N’empêche, regardez les trois films, c’est toujours intéressant de voir comment un réalisateur peut s’essouffler ou se perdre dans son travail. Si vous n’avez pas le temps, le premier fera très bien l’affaire. Et si vous n’aimez pas les films de gangsters qui ne passent pas le test de Bechdel, ne vous infligez pas ça sous prétexte que c’est culte. Ce serait une très mauvaise raison.

Lune : Oki alors moi je vais plutôt aller me mater Seul sur Mars avec Jean-David.

Seul sur Mars, Ridley Scott, 2015

seul sur mars lunécile

Jean-David : Ridley Scott est connu pour sa capacité à raconter des épopées. C’est son truc. Il fait de grand gros films qui nous donnent envie de devenir Moise des bois. Une épopée ce n’est pas drôle. Même pas rigolo. Mais avec Seul sur Mars, Ridley a franchi un cap : on s’amuse.

Alors qu’est ce qui a changé exactement ? Pourquoi maintenant ?

Jusqu’ici il n’avait produit que des films très sérieux. Même dans le cas de Robin des bois, déjà adapté plusieurs fois, son interprétation restait cloisonnée à ce qu’il sait faire, l’épopée. Le même cas de figure se présente pour Seul sur Mars. Il n’a pas été adapté mais Apollo 13 de Ron Howard est tellement présent que c’est tout comme. C’est l’histoire d’un mec qui doit fabriquer des trucs pour survivre dans l’espace. Mais où Apollo donnait à voir un drame humain, inspiré de faits réel, dans lequel on tremblait à chaque nouveau problème, Seul sur Mars montre Matt Damon qui s’éclate à jouer James Lovell pendant qu’on attend la prochaine péripétie avec impatience. En d’autres termes, les précédents films de Ridley Scott n’étaient nullement connectés à l’histoire du cinéma alors que celui-ci est, sans aucun doute, le produit d’un homme qui a aimé Apollo 13. Et ça fait du bien de savoir que Ridley Scott aime le cinéma.

Si vous en doutez encore, allons plus loin. Je ne pense pas avoir besoin de montrer comment Apollo 13 est convoqué. Au-delà du scénario dont la base est rigoureusement identique, Ridley Scott s’approprie allègrement les codes présent dans le premier film. Matt Damon est autant James Lovell que pouvait l’être Tom Hanks : un Mac Gyver de l’espace qui garde son sang froid. C’est l’homme de la situation (il est biologiste), comme l’était Lovell (pilote de chasse). L’équipe de la Nasa est pareillement plaquée sur l’équipe d’Apollo. On pourrait inverser les dialogues entre les deux films que ça passerait crème.

Je sais que vous avez besoin de 30 jours pour construire ce truc mais vous allez le faire en deux heures avec ce qu’il y a sur la table.
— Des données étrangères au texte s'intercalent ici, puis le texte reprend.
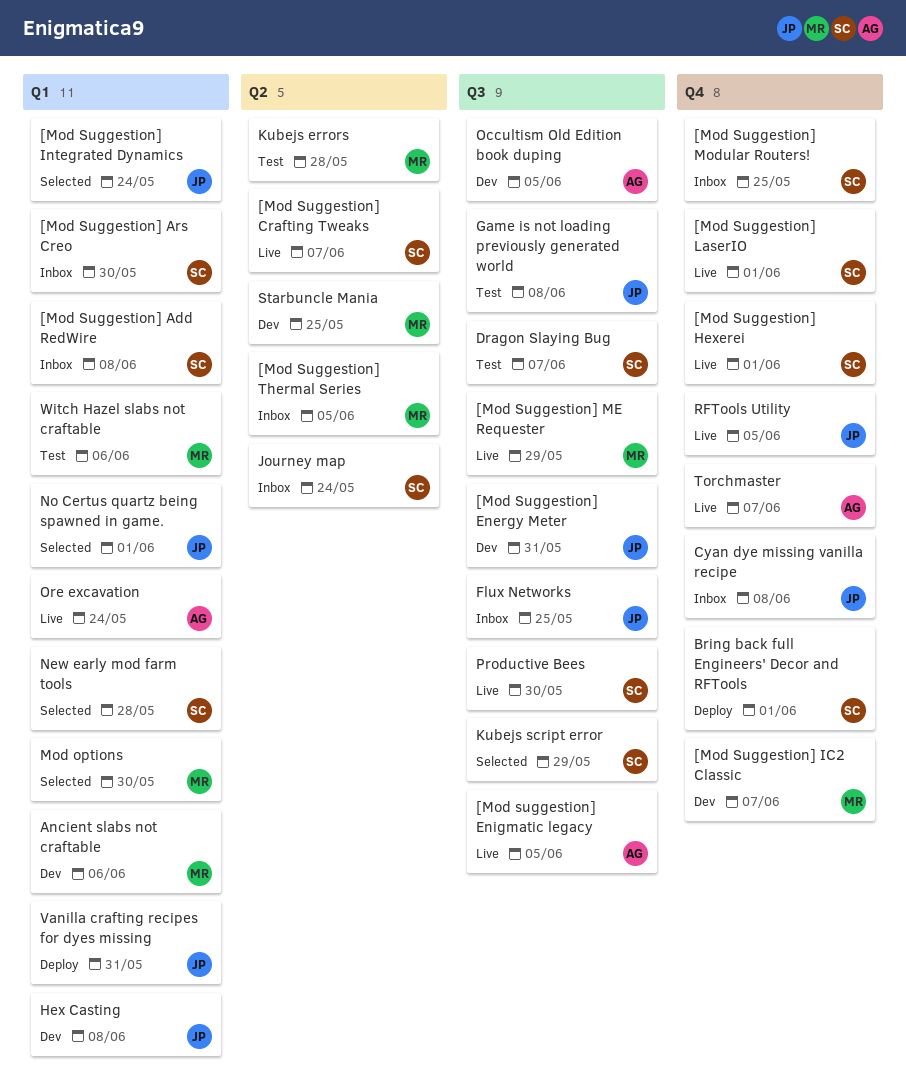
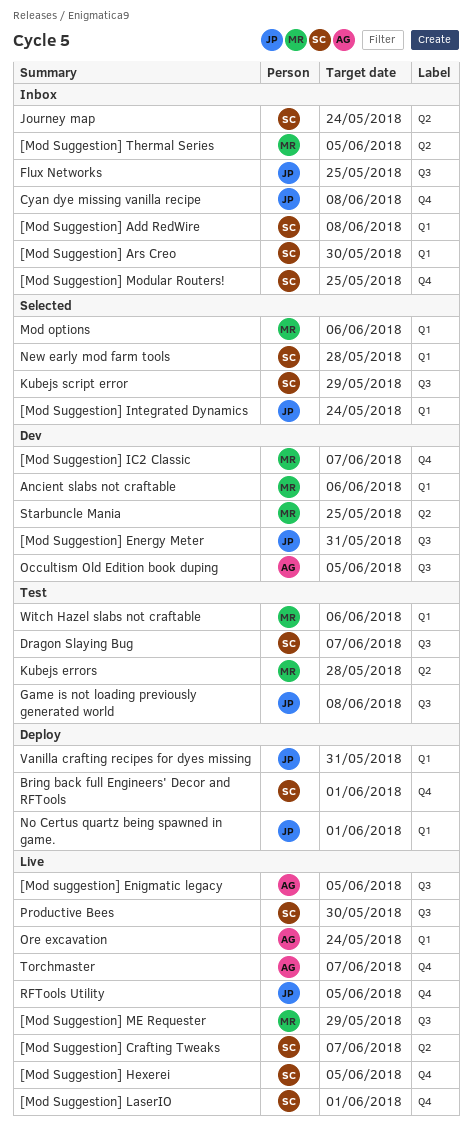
[Mod Suggestion] Hexerei, due: Jun 1 -> Jun 5
Hex Casting: present -> none
Mod options, due: May 30 -> Jun 6
No Certus quartz being spawned in game., status: Selected -> Deploy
Bref, c’est pareil. Pareil jusqu’à un certain point. Ron Howard a fait de son film un drame réaliste. On s’inquiète de savoir s’ils vont mourir ! Alors qu’on sait pertinemment que Mark Watney s’en tirera. Le montage est bourré de raccourcis scénaristiques qui, à l’étude, ne tiennent pas. L’enchaînement des coïncidences qui ont permis à l’équipage d’Apollo de survivre tenait du miracle, ici il tient simplement à la magie du cinéma. Mais c’est toute la dialectique du film qui se joue là. Seul sur Mars arrive à combiner les aspirations épiques d’Apollo 13 au simple plaisir de faire du cinéma. Le cinéma est amusant. Les astronautes passent leurs temps à se faire des blagues. La bande son remet les opérations techniques complexes nécessaires au même niveau qu’un pas de danse. Au cinéma on peut se permettre de mettre des salles de fitness de 300 mètres carrés dans l’espace. Au cinéma on peut se permettre de faire d’un astronaute un Iron Man. On s’en fout que ça soit complètement irréaliste, c’est cool.